- Venue: Snow Harp
- Dates: 18 February 1998
- Competitors: 80 from 20 nations
- Winning time: 1:40:55.7

Medalists
- 1st place, gold medalist(s):  / Sture Sivertsen Erling Jevne Bjørn Dæhlie Thomas Alsgaard / Norway
- 2nd place, silver medalist(s):  / Marco Albarello Fulvio Valbusa Fabio Maj Silvio Fauner / Italy
- 3rd place, bronze medalist(s):  / Harri Kirvesniemi Mika Myllylä Sami Repo Jari Isometsä / Finland

= Cross-country skiing at the 1998 Winter Olympics – Men's 4 × 10 kilometre relay =

The men's 4 × 10 kilometre relay cross-country skiing competition at the 1998 Winter Olympics in Nagano, Japan, was held on 18 February at Snow Harp.

==Race summary==
The opening leg in Nagano was a surprise with Germany leading, and Norway in 10th place, as Sture Sivertsen hit the wall at eight kilometers. After the 1st exchange Finland was third and Italy fourth, but the margin was less than 20 seconds to Finland. On the second leg Erling Jevne pulled Norway up to second, still trailing Italy and Fulvio Valbusa by 12 seconds.

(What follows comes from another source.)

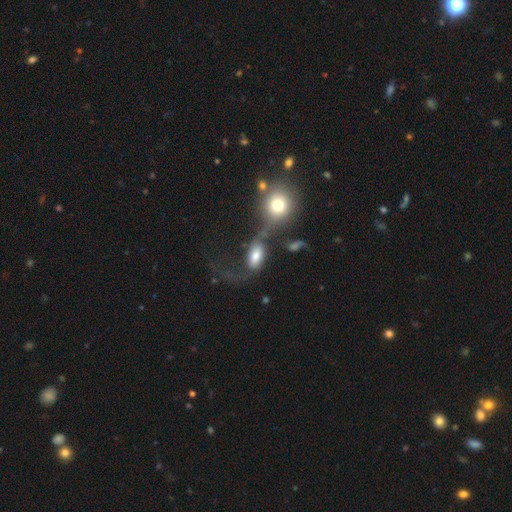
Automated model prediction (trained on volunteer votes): This appears to be a smooth galaxy with no disk features (54%) that is in between round and cigar-shaped (86%). Merging: merger (47%).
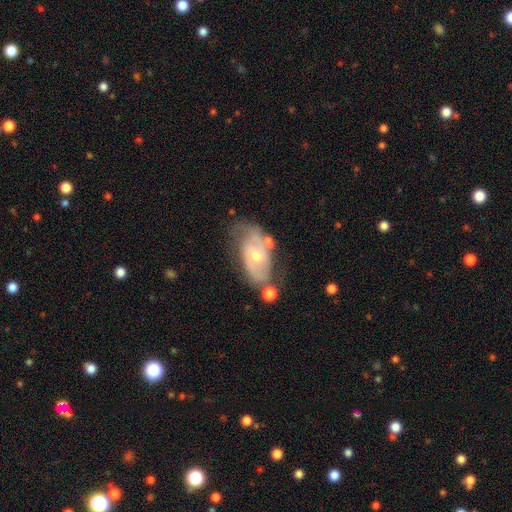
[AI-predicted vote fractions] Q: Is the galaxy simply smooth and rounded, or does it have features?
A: featured or disk — 75%.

Norway sent out Bjørn Dæhlie on the third leg, and he made up ground on Fabio Maj. At the final exchange, Italy led by 0.5 seconds, with Finland in third, though a full minute behind.

As in Lillehammer the anchor leg battle between Norway and Italy was tight. Thomas Alsgaard was the Norwegian anchor, facing Italy's Silvio Fauner. As the Italians had done four years before, Alsgaard sat on Fauner's tail for most of the leg, refusing to take the lead. Then in the stadium he unleashed a sprint 150 metres from the line, to win the gold medal for his team by 2/10ths of a second. For Bjørn Dæhlie this was his seventh gold medal, a Winter Olympic record at the time.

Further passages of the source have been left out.